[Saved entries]
----------

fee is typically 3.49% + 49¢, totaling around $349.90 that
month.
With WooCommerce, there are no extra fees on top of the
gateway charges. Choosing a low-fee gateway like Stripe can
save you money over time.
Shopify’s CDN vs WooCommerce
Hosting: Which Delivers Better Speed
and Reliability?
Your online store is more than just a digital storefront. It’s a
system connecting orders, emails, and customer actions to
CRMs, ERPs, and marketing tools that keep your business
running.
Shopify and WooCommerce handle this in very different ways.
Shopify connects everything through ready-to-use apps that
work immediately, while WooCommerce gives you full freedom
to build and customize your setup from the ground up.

----------

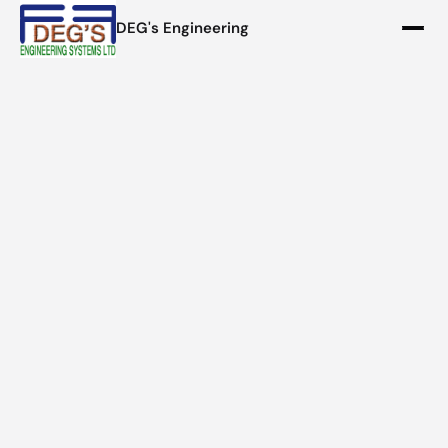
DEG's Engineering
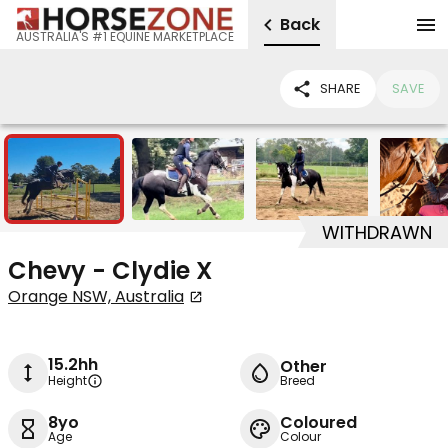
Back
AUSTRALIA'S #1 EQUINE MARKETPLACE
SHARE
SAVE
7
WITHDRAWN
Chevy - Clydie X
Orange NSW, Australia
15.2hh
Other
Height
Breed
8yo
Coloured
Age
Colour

----------

All lines above from the line with "CRMs, ERPs, and" through the line with "to build and", both included, are to be set down exactly, with nothing else.

_WRITTEN ANSWER:_
CRMs, ERPs, and marketing tools that keep your business
running.
Shopify and WooCommerce handle this in very different ways.
Shopify connects everything through ready-to-use apps that
work immediately, while WooCommerce gives you full freedom
to build and customize your setup from the ground up.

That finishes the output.